For a while now I have held some disappointment in the SOHO to SMB range of routers. Considering the low cost of modern ARM SBCs their hardware seems expensive. That cost might be justifiable if updates were not few and far between. In July 2020 ARN posted an article “How home router manufacturers dropped the ball on security” which confirmed a lot of my suspicions. One thing stood out to me:
a third of the routers ran on top of the 2.6.36 Linux kernel, an older version. The last security update for kernel version 2.6.36 was provided nine years ago
Personally I was lucky with my last home router, I had an ASUS which was released in mid-2012 and they were still providing firmware updates for it 8 years later when I had ditched it in 2020. I can’t speak for what kernel version it was running but updates 8 years later is quite impressive.

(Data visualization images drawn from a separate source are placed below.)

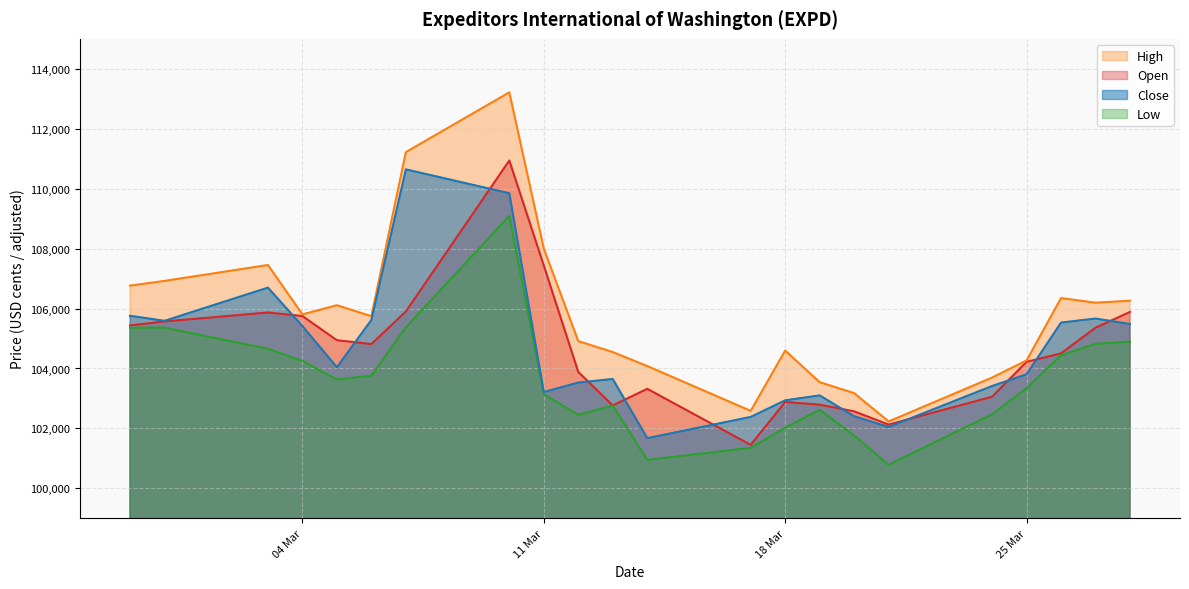

True or false: Low and Close cross at least once.

False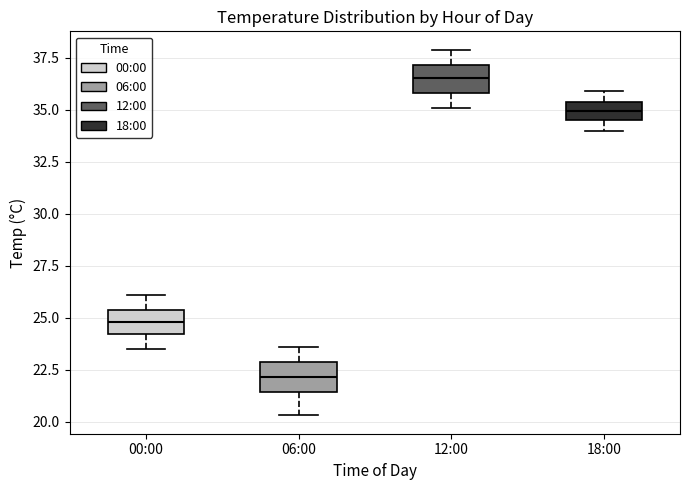

Where is the upper edge of the box for 12:00 on the y-axis? The values are not printed on the chart, so give them approximately, as read against the axis.

37.0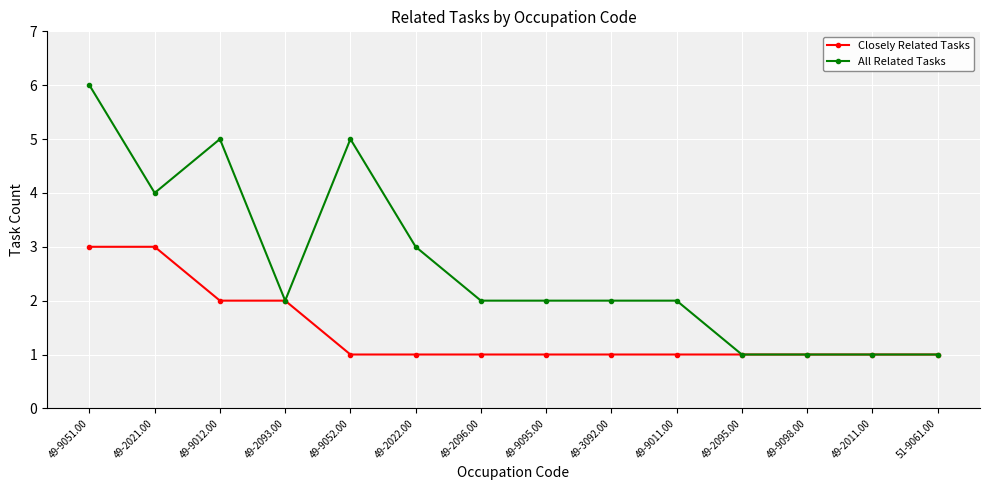

What is the maximum value shown in the chart?

6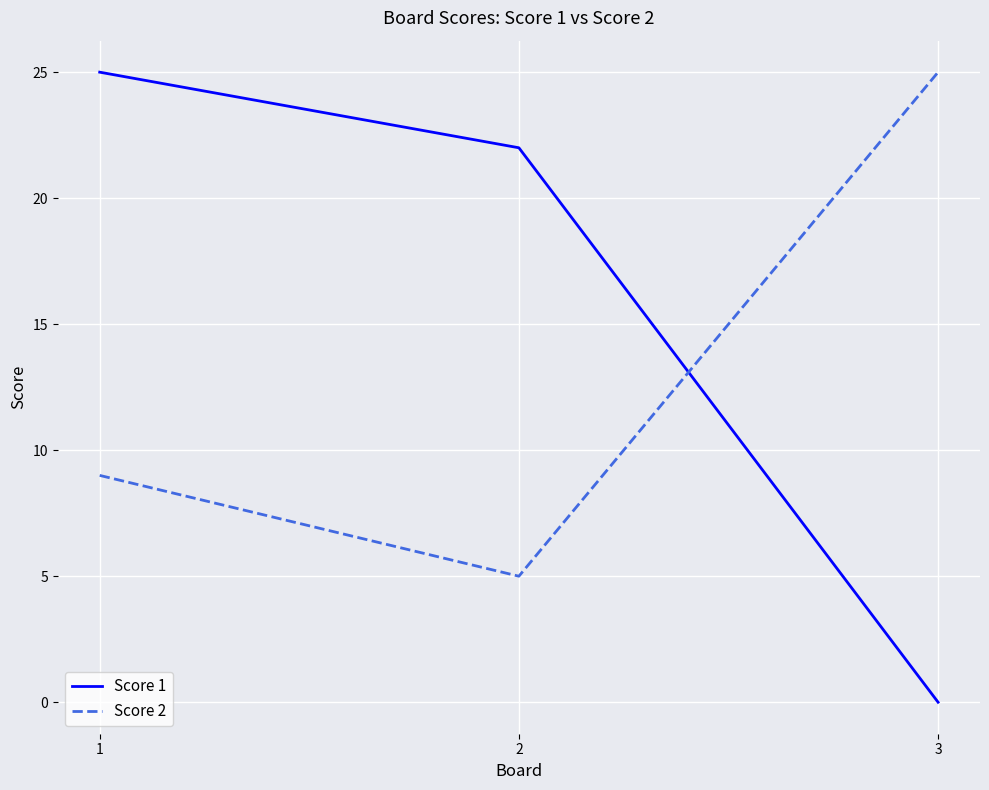

At how many categories does at least one series exceed 2?

3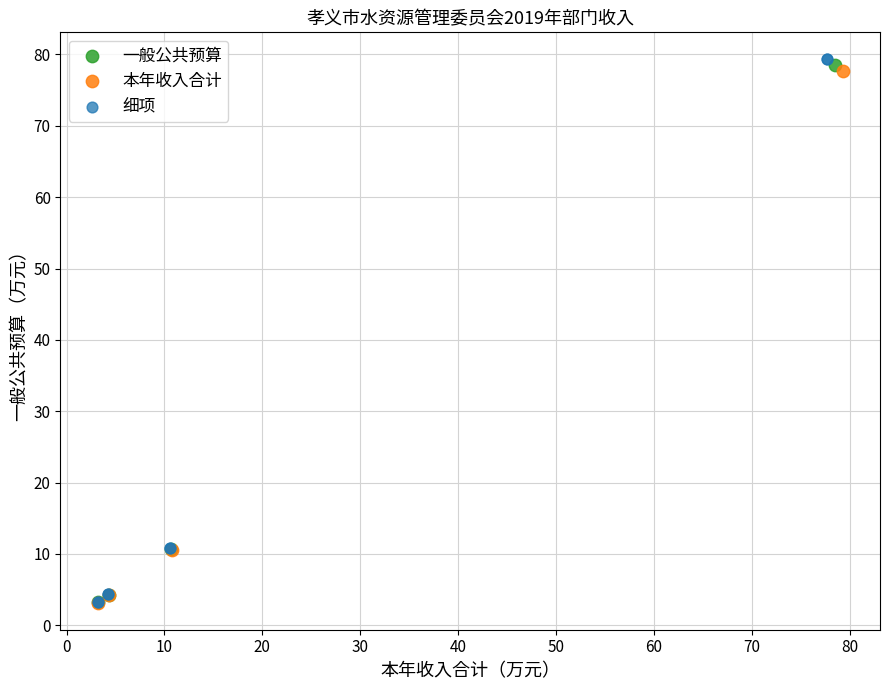

Which series has the widest spread of Y values?

细项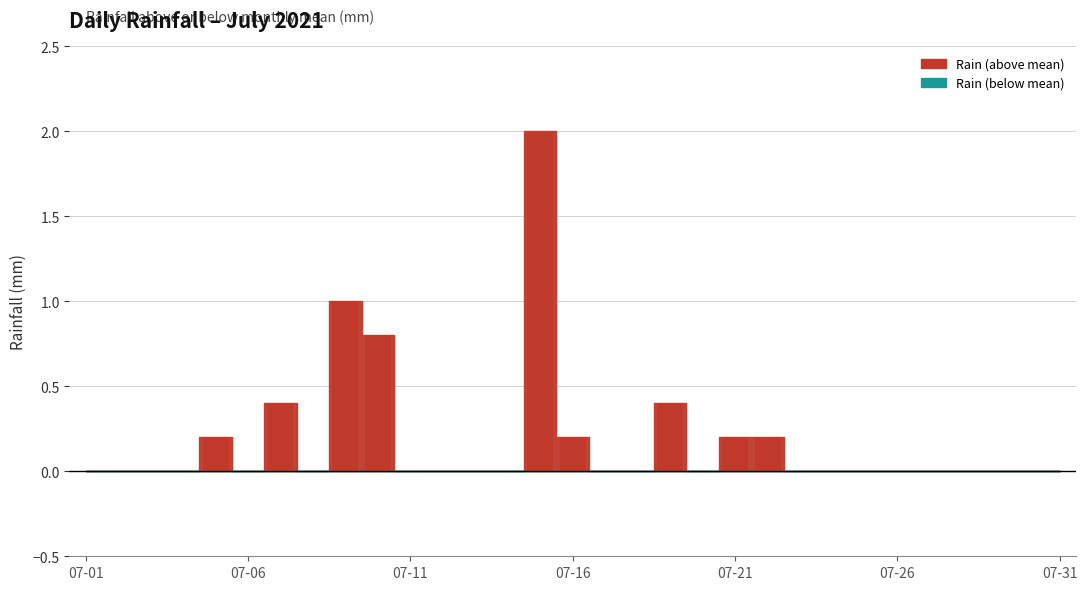

What is the maximum value shown in the chart?

2.0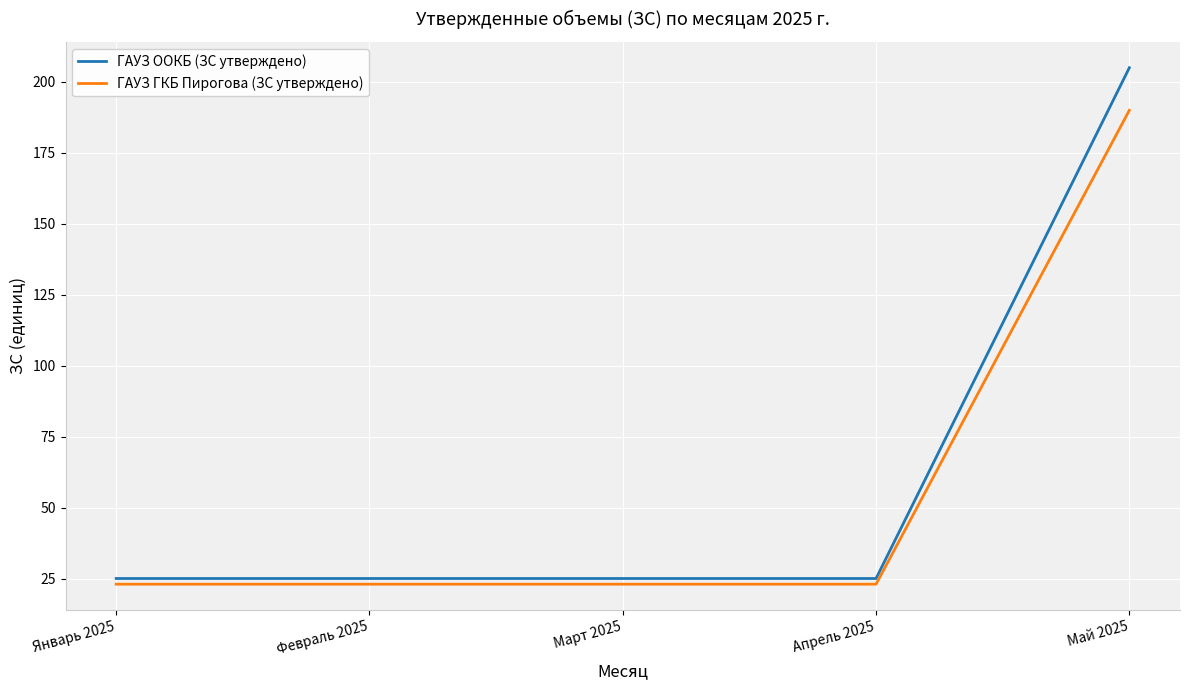

True or false: ГАУЗ ООКБ (ЗС утверждено) has a value of 25 at Февраль 2025.

True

My old home router aside, I decided that I wanted to try configure a router using a fresh install of a well supported Linux distro. While working towards that goal I noticed that the notes I was taking could be turned into instructions so that others can do the same. Since “sharing is caring” I decided to pivot towards writing instructions and turn this into a small personal project which I have codenamed: NetworkEnjin
I’m using the latest Ubuntu Server LTS as my base (22.04 at time of writing). It’s pretty much ubiquitous at this point so you can follow my instructions to configure anything from a Rock Pi S to an IBM Z mainframe (I haven’t tested this on an IBM Z mainframe, quite frankly that would be a tiny bit of overkill but if I could I absolutely would). These instructions are not for beginners, I do expect you to know the following:
- How to configure a router
- How to administrate a Linux distribution via a CLI
- How to install Ubuntu Server on your chosen device and configure networking
If you’re new to working with Netplan, Canonical have done a good job of providing almost any example configuration you need at https://netplan.io/examples/
My instructions are going to be spread out over multiple parts. The immediate plan is as follows:
Ideally in the long term I would also like to write the follow parts too if time permits:
Part 3a: Wireguard VPNs
Part 3b: IPSec VPNs
Part 4: NGINX as a WAF using ModSecurity and Certbot
Anyway, I hope that you find this helpful. Good luck and happy routing.